Carciofi ripassati

Ingredienti
| 800 g | carciofi gia' lessati (o carciofi freschi bolliti) |
| 4 cucchiai | olio di oliva |
| 3 spicchi | aglio |
| un mazzo | prezzemolo fresco |
| sale fino | quanto basta |
| pepe nero | quanto basta |
| mezzo limone | succo fresco |
Valori nutrizionali
| 45 kcal | Energia |
| 3 g | Proteine |
| 2 g | Grassi |
| 0,3 g | di cui saturi |
| 7 g | Carboidrati |
| 0,5 g | di cui zuccheri |
| 3 g | Fibre |
| 0,6 g | Sale |
Gusto
Il sapore è pulito, leggermente amarognolo dal carciofo e ammorbidito dal ripassaggio in olio caldo, mentre l'aglio aggiunge una nota dolciastra appena tostata. Il prezzemolo fresco taglia l'untuosità e libera aromi freschi di sottobosco. Vanno serviti caldi, come contorno a carne grigliata o pesce al forno, oppure a temperatura ambiente come antipasto con pane tostato.
Benessere
- I carciofi sono ricchi di fibre insolubili e di inulina, un tipo di carboidrato che favorisce il senso di sazietà e nutre i batteri buoni dell'intestino.
- Contengono potassio, ferro e magnesio in quantità significative, minerali importanti per muscoli e circolazione sanguigna.
- Un contorno leggero e saziante: 100 grammi apportano pochissime calorie ma una discreta quantità di fibre, ideale per un pasto equilibrato.
- I carciofi contengono cinarina, una sostanza naturale che stimola la produzione di bile e favorisce la digestione dei grassi.
- Abbinali a piatti ricchi di proteine come carne o pesce: le fibre aiutano la digestione proteica e creano un pasto completo e bilanciato.
- Falso mito da sfatare: i carciofi non sono vietati ai diabetici. Al contrario, l'inulina che contengono ha un indice glicemico molto basso e non causa picchi di glicemia. Chi ha diabete può consumarli tranquillamente, anzi sono una scelta consigliata per il loro contenuto di fibre e il basso impatto su glucosio e insulina.
L'errore da non fare
Non lessare troppo i carciofi all'inizio. Se diventano molli come pappa, quando li ripassi in padella si sfaldano e perdono tutta la struttura, diventando un purea anonimo. I carciofi bolliti devono restare ancora leggermente saldi, quasi al dente. L'altro errore è usare l'aglio bruciato: un aglio scuro dal sapore amaro rovinerà tutto il contorno. Deve essere dorato e fragrante, mai carbonizzato.
I nostri consigli
- I carciofi ripassati si conservano in frigorifero per 2-3 giorni in un contenitore coperto. Puoi riscaldarli brevemente in padella con un filo d'olio appena prima di servire.

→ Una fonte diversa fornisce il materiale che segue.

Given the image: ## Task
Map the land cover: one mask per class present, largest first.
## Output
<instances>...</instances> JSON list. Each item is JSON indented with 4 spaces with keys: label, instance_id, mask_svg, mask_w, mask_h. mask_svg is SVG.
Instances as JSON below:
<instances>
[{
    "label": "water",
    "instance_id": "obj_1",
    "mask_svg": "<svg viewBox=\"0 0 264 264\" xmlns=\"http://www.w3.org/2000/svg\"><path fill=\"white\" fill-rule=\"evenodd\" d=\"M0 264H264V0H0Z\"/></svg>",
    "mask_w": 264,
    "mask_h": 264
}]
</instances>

- Se non trovi carciofi freschi di stagione, vanno bene i carciofi congelati senza sale aggiunto: scongelali e asciugali bene prima di metterli in padella.
- Una variante gustosa è aggiungere un pizzico di peperoncino fresco o secco all'aglio mentre rosola, per un tocco piccante che contrasta bene con l'amarognolo del carciofo.
- Abbinali a un arrosto di pollo, a una branzino al forno, oppure a un piatto di pasta all'olio e aglio per un contorno che non appesantisce il pasto.
Quando prepararla
I carciofi ripassati sono una ricetta di primavera, quando i carciofi appena colti sono al loro meglio: teneri, dolci e pieni di acqua. Se vuoi prepararli anche in inverno, compra carciofi surgelati di buona qualità. È un contorno perfetto per una cena di famiglia, leggero abbastanza per l'ora di pranzo ma con personalita' sufficiente per essere anche antipasto in una tavolata.
Domande frequenti
- Posso usare carciofi sott'olio già conservati? Non è consigliato: contengono già molto olio e sale, e rischiano di diventare mollicci. Meglio usare carciofi freschi lessati o surgelati.
- L'aglio si può sostituire? Puoi usare uno scalogno affettato finemente, più delicato e meno piccante, oppure aggiungere una cipolla dolce per un gusto diverso.
- Quanto tempo prima posso lessare i carciofi? Puoi lessarli il giorno prima e conservarli in frigorifero in un contenitore coperto. Il giorno dopo li ripassi in padella come indicato.
- Vanno bene anche freddi? Sì, i carciofi ripassati sono buoni anche a temperatura ambiente, come contorno freddo o da portare in viaggio.